Em meio a tecnologias que desaprovam as vagarezas e apreciam o fugaz, datilografar sentimentos, sem acuar o tempo, é fato raro. É, de fato, apreciar o papel em branco e enxergá-lo como possibilidade de “conversar com as pessoas”, a quem a Máquina Escritora tem como amigas.
“Tantas palavras bonitas chegam para mim e preenchem meu dia”, ressaltou, em tom (virtual) de quem faz para os outros mas ganha para si. “Travei no início. Foram amassadas algumas bolinhas de papel, mas depois fluiu. Passei a respeitar meu tempo de produção e quando paro para escrever, as palavras chegam fazendo sons", complementou.
Mas e o futuro, hein, maquininha Olivetti Lexikon 80? Quais os planos? “Sinceramente não tenho ideia. Escrevo isso com um frio nas minhas engrenagens... Decidi não criar expectativas, mas confesso, minhas teclas estão coçando para escrever contos”. E enquanto o porvir não vem, basta chegar na página no Instagram e dar um ‘oi’ para receber os afagos. “Sim, é só falar comigo. Como todo mundo, sou uma máquina carente de afeto”.
++++
**Lista de exercícios**
#1 Indique se cada afirmação concorda com o texto de apoio. Responda sim ou não e cite as palavras do texto que decidem a questão.
(a) A Máquina Escritora teve dificuldade para escrever no começo.
(b) A Máquina Escritora já tem planos definidos para o futuro.
(c) Para receber os afagos, basta ir à página no Instagram e dar um "oi".
#2 Segundo o texto de apoio, qual é o modelo da máquina de escrever?

**Extratos de dados**
++++
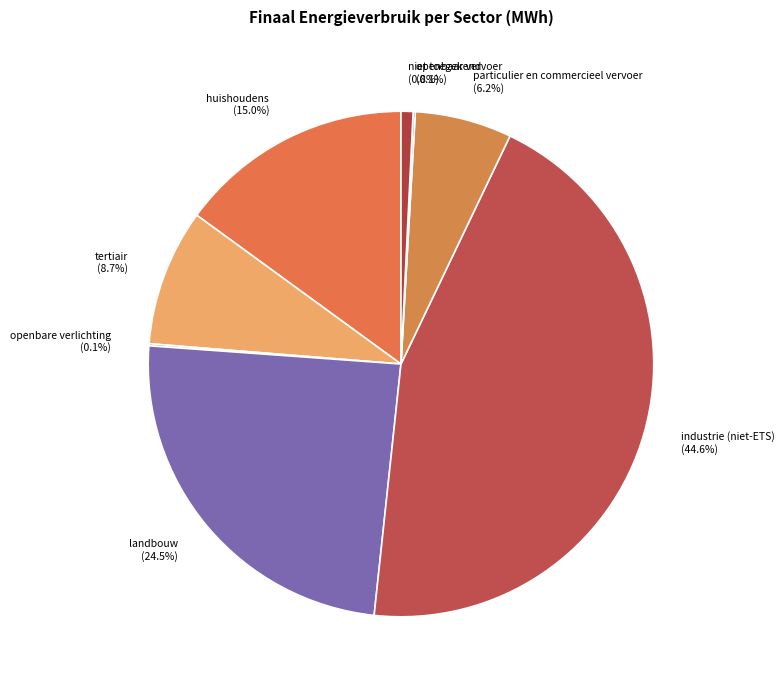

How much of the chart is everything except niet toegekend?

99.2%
++++
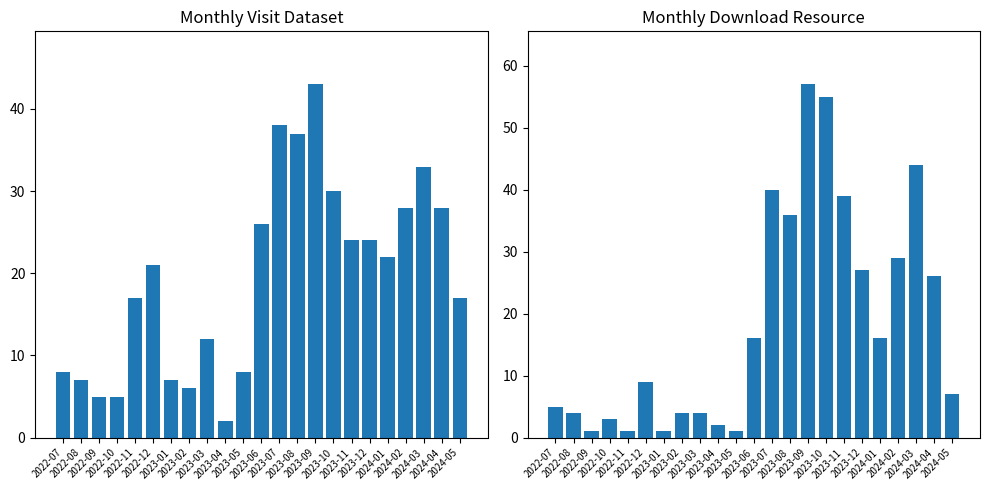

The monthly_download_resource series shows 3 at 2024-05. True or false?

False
++++
**Respostas**
#1
(a) Sim: "Travei no início."
(b) Não: "Sinceramente não tenho ideia."
(c) Sim: "basta chegar na página no Instagram e dar um ‘oi’ para receber os afagos."

#2 Olivetti Lexikon 80.